(Stored data entries)
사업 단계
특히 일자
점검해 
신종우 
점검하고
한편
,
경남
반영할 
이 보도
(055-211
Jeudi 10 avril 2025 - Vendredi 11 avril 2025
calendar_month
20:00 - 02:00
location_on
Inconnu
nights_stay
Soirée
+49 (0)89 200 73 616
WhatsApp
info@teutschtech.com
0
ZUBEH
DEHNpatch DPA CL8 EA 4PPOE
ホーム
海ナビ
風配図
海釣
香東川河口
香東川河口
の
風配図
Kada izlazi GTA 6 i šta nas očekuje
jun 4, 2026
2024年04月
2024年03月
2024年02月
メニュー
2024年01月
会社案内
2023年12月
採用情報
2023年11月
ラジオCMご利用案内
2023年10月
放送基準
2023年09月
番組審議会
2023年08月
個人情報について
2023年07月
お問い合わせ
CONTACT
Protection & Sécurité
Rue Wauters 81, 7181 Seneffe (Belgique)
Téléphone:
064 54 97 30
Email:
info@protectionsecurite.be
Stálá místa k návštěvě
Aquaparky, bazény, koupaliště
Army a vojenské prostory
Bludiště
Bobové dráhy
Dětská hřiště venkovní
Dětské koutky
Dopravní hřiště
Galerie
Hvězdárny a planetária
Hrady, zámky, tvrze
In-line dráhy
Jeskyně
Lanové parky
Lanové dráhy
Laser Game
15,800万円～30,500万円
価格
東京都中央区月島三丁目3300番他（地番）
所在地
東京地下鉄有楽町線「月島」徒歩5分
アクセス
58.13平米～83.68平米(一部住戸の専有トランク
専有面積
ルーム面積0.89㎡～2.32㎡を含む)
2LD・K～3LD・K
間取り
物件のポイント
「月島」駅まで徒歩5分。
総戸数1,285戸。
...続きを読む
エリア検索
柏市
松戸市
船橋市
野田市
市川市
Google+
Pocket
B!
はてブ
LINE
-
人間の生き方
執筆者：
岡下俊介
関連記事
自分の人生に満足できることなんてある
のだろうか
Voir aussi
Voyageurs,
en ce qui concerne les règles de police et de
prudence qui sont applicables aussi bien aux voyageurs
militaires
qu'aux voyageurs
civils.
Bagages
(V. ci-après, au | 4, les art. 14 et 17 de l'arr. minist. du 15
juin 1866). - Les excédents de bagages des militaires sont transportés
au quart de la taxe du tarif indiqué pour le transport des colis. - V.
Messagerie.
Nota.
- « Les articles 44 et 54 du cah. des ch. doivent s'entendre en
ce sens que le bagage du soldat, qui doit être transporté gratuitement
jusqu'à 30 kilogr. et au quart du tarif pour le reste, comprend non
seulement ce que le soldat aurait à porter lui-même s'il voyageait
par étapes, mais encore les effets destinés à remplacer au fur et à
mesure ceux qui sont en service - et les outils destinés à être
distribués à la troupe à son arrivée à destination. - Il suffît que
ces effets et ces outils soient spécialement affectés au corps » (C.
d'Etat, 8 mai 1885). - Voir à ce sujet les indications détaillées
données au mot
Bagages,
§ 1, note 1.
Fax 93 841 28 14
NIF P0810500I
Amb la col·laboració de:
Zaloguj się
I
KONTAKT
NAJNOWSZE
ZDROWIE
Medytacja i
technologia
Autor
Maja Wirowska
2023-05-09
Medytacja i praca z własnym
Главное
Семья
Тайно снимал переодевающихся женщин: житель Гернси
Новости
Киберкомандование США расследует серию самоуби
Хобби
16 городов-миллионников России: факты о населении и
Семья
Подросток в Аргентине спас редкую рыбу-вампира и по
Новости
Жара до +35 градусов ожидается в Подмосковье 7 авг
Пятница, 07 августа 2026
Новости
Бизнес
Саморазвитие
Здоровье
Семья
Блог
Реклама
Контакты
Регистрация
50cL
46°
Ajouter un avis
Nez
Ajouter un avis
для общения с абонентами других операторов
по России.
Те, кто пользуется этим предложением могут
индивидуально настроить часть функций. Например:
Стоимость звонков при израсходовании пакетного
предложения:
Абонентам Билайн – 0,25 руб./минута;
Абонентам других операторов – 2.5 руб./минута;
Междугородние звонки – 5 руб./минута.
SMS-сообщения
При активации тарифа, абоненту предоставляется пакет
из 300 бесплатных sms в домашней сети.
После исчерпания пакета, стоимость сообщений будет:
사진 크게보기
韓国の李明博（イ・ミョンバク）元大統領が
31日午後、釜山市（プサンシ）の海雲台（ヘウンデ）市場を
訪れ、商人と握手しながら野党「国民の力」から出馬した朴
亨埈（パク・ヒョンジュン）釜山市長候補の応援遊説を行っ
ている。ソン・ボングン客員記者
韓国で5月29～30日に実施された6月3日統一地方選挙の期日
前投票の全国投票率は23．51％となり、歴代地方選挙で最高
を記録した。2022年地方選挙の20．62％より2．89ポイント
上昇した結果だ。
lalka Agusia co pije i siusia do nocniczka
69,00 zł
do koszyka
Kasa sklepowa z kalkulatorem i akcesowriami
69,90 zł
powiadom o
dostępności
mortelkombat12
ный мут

Task objective:
Return all lines from the data above with "tarif" in them.

Written response:
au quart de la taxe du tarif indiqué pour le transport des colis. - V.
jusqu'à 30 kilogr. et au quart du tarif pour le reste, comprend non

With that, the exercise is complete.